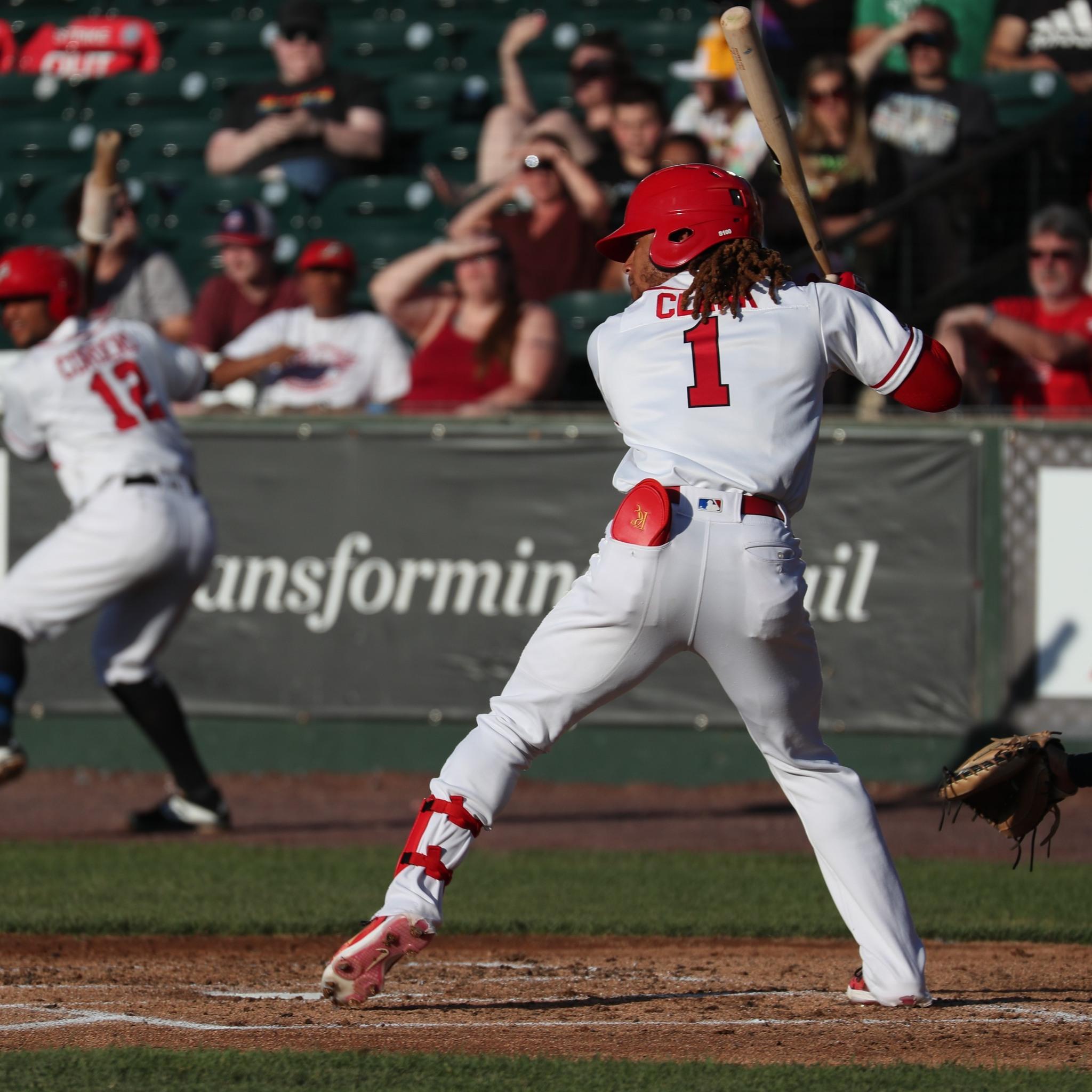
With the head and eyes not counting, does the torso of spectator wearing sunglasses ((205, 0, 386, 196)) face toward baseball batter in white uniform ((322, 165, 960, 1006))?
yes

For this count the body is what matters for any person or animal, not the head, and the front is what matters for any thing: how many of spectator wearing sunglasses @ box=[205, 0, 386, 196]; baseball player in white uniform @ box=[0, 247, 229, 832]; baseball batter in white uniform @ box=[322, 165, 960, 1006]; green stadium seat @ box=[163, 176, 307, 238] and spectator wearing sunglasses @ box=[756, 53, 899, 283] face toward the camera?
3

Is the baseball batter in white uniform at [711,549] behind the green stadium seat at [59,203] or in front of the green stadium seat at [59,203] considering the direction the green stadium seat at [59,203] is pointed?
in front

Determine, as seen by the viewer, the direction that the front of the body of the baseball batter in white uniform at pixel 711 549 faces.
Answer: away from the camera

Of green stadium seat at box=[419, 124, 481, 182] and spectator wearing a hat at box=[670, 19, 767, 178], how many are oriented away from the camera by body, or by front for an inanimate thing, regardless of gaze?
0

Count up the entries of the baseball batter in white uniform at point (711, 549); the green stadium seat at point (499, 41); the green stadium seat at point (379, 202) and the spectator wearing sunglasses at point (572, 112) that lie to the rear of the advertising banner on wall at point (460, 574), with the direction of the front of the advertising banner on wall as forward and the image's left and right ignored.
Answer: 3

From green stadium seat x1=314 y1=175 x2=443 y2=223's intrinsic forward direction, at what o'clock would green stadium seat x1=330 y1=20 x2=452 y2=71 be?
green stadium seat x1=330 y1=20 x2=452 y2=71 is roughly at 6 o'clock from green stadium seat x1=314 y1=175 x2=443 y2=223.

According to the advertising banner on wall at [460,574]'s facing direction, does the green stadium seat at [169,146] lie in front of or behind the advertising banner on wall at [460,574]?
behind

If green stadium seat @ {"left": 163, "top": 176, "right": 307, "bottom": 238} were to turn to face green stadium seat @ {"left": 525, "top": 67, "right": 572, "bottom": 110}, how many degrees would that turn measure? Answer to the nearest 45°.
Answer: approximately 90° to its left

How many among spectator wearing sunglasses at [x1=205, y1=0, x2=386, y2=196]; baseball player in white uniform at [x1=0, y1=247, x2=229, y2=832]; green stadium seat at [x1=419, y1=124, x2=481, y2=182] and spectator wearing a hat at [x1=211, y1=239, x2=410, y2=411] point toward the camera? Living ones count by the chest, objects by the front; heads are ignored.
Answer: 3
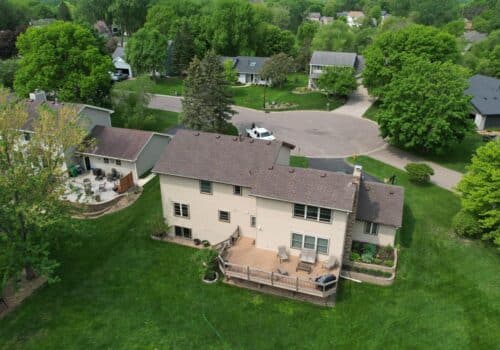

________

**WHAT THE EXERCISE ASKS:** Print the listing above line for line without changing anything, and leave the pictures out of your answer.

**WRITTEN RESPONSE:**
With the head and eyes not counting, does the torso of spectator wearing sunglasses ((205, 0, 386, 196)) face toward baseball batter in white uniform ((322, 165, 960, 1006))?
yes

For this count the body is what matters for any person or animal, not the head, and the front is what matters for any thing: how many of spectator wearing sunglasses @ box=[205, 0, 386, 196]; baseball player in white uniform @ box=[0, 247, 229, 832]; baseball batter in white uniform @ box=[322, 165, 960, 1006]; green stadium seat @ box=[163, 176, 307, 238] and spectator wearing sunglasses @ box=[756, 53, 899, 283] face toward the camera?
3

Is the baseball batter in white uniform at [711,549] behind the green stadium seat at [59,203] or in front of the green stadium seat at [59,203] considering the direction the green stadium seat at [59,203] is pointed?
in front

Determine, as seen by the viewer, the direction that the front of the body of the baseball batter in white uniform at pixel 711 549 faces.
Answer: away from the camera

Of green stadium seat at box=[419, 124, 481, 182] and spectator wearing a hat at box=[670, 19, 767, 178], how many are oriented away from the camera by body, or by front for an inanimate thing, regardless of gaze?
0

Count up the entries of the baseball batter in white uniform at point (711, 549); the green stadium seat at point (499, 41); the green stadium seat at point (379, 202) and the spectator wearing sunglasses at point (572, 112) that lie to the rear of the advertising banner on wall at point (460, 574), with the direction of the front of the advertising banner on wall as forward and the image's left and right ignored.
Answer: 3

From green stadium seat x1=314 y1=175 x2=443 y2=223's intrinsic forward direction, at what o'clock would green stadium seat x1=330 y1=20 x2=452 y2=71 be?
green stadium seat x1=330 y1=20 x2=452 y2=71 is roughly at 6 o'clock from green stadium seat x1=314 y1=175 x2=443 y2=223.

According to the advertising banner on wall at [460,574]'s facing direction, does the green stadium seat at [169,146] lie in front of or behind the advertising banner on wall at [460,574]?
behind

If green stadium seat @ {"left": 163, "top": 176, "right": 307, "bottom": 238} were to turn to face green stadium seat @ {"left": 525, "top": 67, "right": 572, "bottom": 110}, how many degrees would that turn measure? Answer to the nearest 45°.
Answer: approximately 90° to its left

How many among spectator wearing sunglasses at [x1=205, y1=0, x2=386, y2=196]; baseball player in white uniform at [x1=0, y1=247, x2=229, y2=832]; green stadium seat at [x1=419, y1=124, x2=481, y2=182] and spectator wearing a hat at [x1=211, y1=239, x2=410, y2=411] point toward the camera? Living ones count by the chest, objects by the front; heads are ignored.
Answer: 3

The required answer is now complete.